### Task to carry out
Please copy exactly the lines from the top of the data through the line containing "isteyenler için Koşuyolu", and nothing else.

[Records contained in a dataset]
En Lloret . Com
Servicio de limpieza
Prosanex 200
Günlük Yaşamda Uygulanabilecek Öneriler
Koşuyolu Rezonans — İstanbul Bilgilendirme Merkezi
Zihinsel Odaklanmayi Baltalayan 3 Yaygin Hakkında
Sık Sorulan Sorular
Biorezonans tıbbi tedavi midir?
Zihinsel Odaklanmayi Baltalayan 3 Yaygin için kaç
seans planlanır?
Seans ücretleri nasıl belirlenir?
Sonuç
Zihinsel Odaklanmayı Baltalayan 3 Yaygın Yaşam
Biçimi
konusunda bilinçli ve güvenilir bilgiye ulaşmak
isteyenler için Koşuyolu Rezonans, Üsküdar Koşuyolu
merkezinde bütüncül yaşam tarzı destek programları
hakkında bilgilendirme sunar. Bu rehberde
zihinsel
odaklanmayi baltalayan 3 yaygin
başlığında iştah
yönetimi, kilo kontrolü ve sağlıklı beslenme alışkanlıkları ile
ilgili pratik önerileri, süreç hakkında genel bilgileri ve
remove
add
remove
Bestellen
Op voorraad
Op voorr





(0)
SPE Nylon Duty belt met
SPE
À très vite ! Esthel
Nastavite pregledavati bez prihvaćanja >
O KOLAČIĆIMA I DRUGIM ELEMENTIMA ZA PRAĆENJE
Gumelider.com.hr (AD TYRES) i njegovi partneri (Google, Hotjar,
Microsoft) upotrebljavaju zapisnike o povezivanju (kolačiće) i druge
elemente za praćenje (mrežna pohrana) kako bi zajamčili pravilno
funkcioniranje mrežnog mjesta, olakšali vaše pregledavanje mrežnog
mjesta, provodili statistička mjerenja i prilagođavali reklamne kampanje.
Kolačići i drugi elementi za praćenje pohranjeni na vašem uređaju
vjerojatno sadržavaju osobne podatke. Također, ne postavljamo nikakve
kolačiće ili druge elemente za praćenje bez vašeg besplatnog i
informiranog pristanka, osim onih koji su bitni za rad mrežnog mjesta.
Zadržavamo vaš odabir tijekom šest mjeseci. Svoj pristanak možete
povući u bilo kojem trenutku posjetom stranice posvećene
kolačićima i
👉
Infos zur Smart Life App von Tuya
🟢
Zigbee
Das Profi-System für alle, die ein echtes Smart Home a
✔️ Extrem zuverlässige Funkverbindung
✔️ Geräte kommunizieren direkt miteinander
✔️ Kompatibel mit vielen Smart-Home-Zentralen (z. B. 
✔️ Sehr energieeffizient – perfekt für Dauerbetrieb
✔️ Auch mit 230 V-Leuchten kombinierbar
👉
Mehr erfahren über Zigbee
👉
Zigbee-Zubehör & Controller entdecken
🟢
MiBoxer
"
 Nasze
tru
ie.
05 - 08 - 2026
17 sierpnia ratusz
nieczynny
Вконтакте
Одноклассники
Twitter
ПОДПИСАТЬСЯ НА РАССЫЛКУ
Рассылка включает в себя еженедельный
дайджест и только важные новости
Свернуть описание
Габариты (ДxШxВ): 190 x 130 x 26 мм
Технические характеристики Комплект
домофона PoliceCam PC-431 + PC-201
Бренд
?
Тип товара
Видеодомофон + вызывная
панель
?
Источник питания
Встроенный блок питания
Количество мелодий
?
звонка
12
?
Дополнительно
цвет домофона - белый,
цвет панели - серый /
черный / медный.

### Answer to the problem
En Lloret . Com
Servicio de limpieza
Prosanex 200
Günlük Yaşamda Uygulanabilecek Öneriler
Koşuyolu Rezonans — İstanbul Bilgilendirme Merkezi
Zihinsel Odaklanmayi Baltalayan 3 Yaygin Hakkında
Sık Sorulan Sorular
Biorezonans tıbbi tedavi midir?
Zihinsel Odaklanmayi Baltalayan 3 Yaygin için kaç
seans planlanır?
Seans ücretleri nasıl belirlenir?
Sonuç
Zihinsel Odaklanmayı Baltalayan 3 Yaygın Yaşam
Biçimi
konusunda bilinçli ve güvenilir bilgiye ulaşmak
isteyenler için Koşuyolu Rezonans, Üsküdar Koşuyolu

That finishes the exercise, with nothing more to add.